Reporter: Appellate Division Reports
Volume: 137
Pages: 650–651

Head Matter:
In the Matter of Van Wagner Communications, LLC, Respondent, v Board of Standards and Appeals of the City of New York, Appellant.
[26 NYS3d 860]

Opinion:
Judgment, Supreme Court, New York County (Eileen A. Rakower, J.), entered July 25, 2014, granting the petition brought pursuant to CPLR article 78 to annul a resolution of respondent Board of Standards and Appeals of the City of New York, dated December 17, 2013, which denied the application of petitioner to register a wall sign as a nonconforming advertising sign, unanimously affirmed, without costs.

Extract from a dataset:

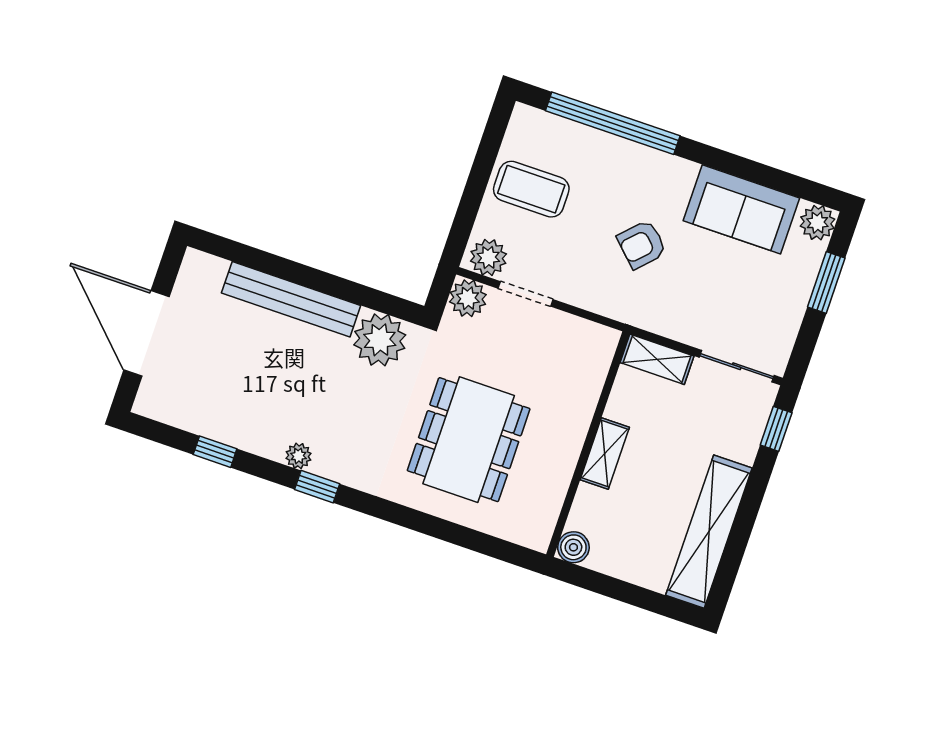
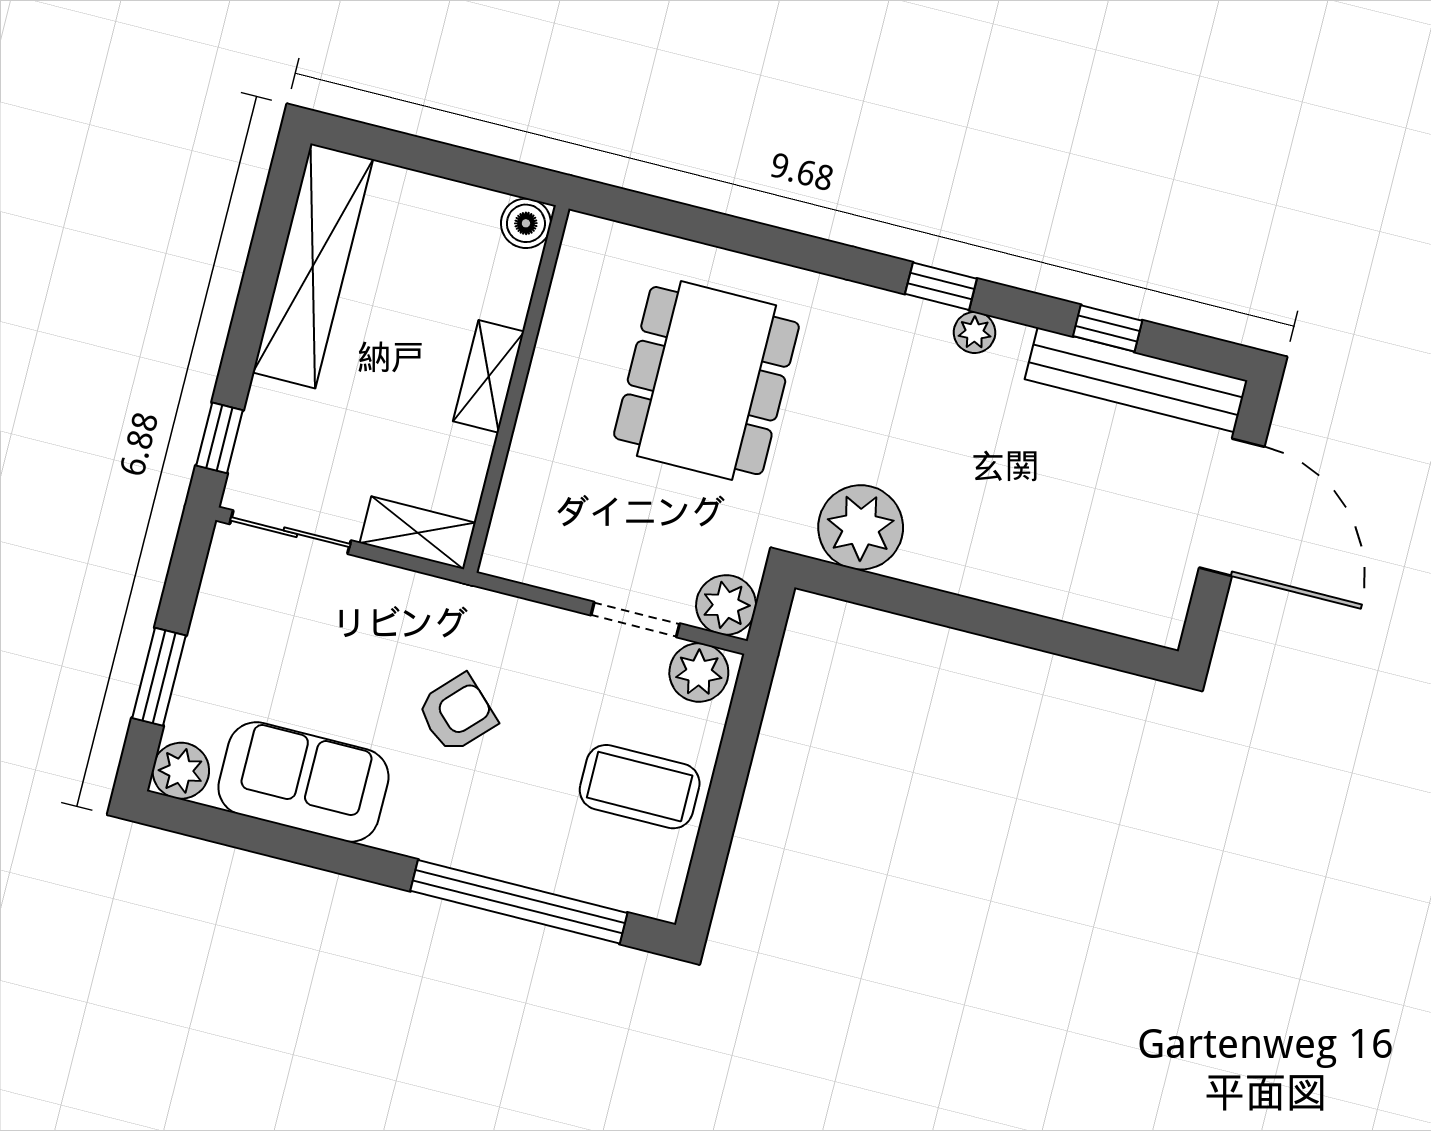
bench: (291, 299) -> (1136, 380), moved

The determination that an "art installation" that was displayed between 1979 and 1989 on the 4,500 square-foot wall sign, now owned by petitioner, was not an "advertising sign" within the meaning of New York City Zoning Resolution § 12-10, and therefore that the legal nonconforming advertising sign use of the sign was discontinued pursuant to Zoning Resolution § 52-61, involved "a pure legal question that does not mandate deference to the BSA" (Matter of Toys "R" Us v Silva, 89 NY2d 411, 419 [1996]). Although the installation might not have comported with conventional notions of what constitutes advertising, the court correctly found that it met Zoning Resolution § 12-10's definition of "advertising sign," as a sign that "directs attention to a business, profession, commodity, service or entertainment conducted, sold, or offered elsewhere than upon the same zoning lot." The installation directed attention to the artist, who, inter alia, sold off the installation in pieces when it was dismantled, 10 years after it first appeared. Accordingly, because the wall sign maintained its character as an advertising sign, the nonconforming use was not extinguished.
Concur—Mazzarelli, J.P., ManzanetDaniels, Kapnick and Webber, JJ.